Über Altersteilzeit (ab Geburtsjahr 1964) und Abfindungsangebote wird die Mitarbeiterzahl an den Standorten Bergedorf und Schwarzenbek bis Ende 2024 sozialverträglich auf 1610 Mitarbeiter reduziert, bestätigt Pressesprecherin Henriette Fiebig. Daten zu einzelnen Standorten würden nicht genannt, „diese werden als Einheit betrachtet“. Mit dem Betriebsrat vereinbart sind Qualifizierungsmaßnahmen. „Mitarbeiter- und Mitarbeiterinnen, die innerhalb des Betriebes eine neue Funktion einnehmen, bekommen eine umfassende Qualifizierung für ihren neuen Tätigkeitsbereich.“
„Das Unternehmen richtet sich komplett neu aus“
Die Einigung mit der Arbeitgeberseite sei vor allem durch den starken Hauni-Betriebsrat vorangetrieben worden, lobt Ina Mewes, Gewerkschaftssekretärin der IG Metall. Mit dem abgeschlossenen Zukunftstarifvertrag habe man sich darauf verständigt, wie die notwendige „Transformation“ der Hauni gemeinsam zum Erfolg geführt werden könne. „Das Unternehmen richtet sich komplett neu aus. Die Verschmelzung bietet die Chance, sich neu zu strukturieren.“
Der Fortbestand einzelner Hauni-Töchter in und um Bergedorf mache keinen Sinn, so Mewes.
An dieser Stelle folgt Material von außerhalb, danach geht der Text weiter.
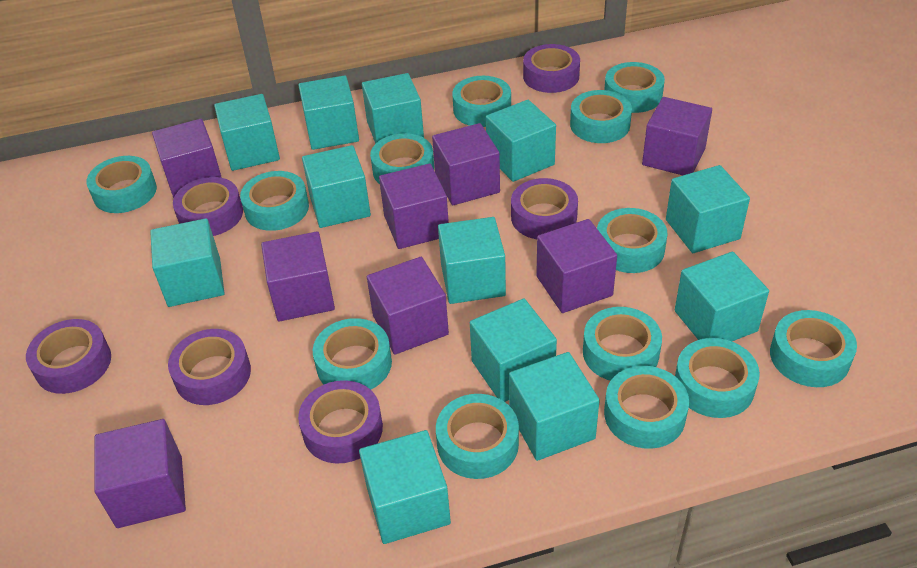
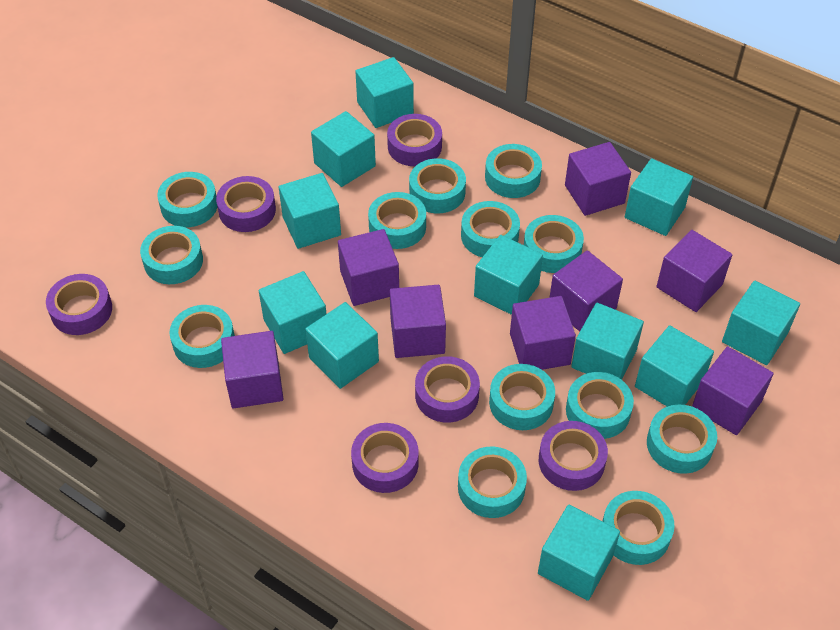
turquoise cube: [150,218,224,307] [214,94,280,171] [298,75,359,150] [302,145,371,228] [359,430,451,544] [362,73,424,144] [438,217,506,304] [470,298,557,402] [486,100,556,182] [509,352,600,461] [666,165,750,253] [675,252,769,341] = 12 -> [259,271,326,354] [279,173,341,249] [305,302,379,389] [311,111,376,187] [355,57,414,128] [474,235,543,315] [538,505,620,601] [571,303,644,380] [625,159,693,236] [635,325,714,407] [722,281,800,365] = 11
Die Verschmelzung sei wirtschaftlich sinnvoll. „Es wird so gelingen, sich gemeinsam besser am Markt zu behaupten.“
Alle Betriebe, Mutter wie Töchter, müssen Personal abbauen
Alle Firmen seien gleichermaßen betrachtet worden, „alle müssen Personal abbauen“, sagt Mewes. Eines sei mit der Einigung nicht verbunden, eine dauerhafte Garantie der Standorte, so die Gewerkschafterin. Mit Blick auf die Primary in Schwarzenbek waren wiederholt Überlegungen laut geworden, sie mit ausländischen Unternehmen zu fusionieren.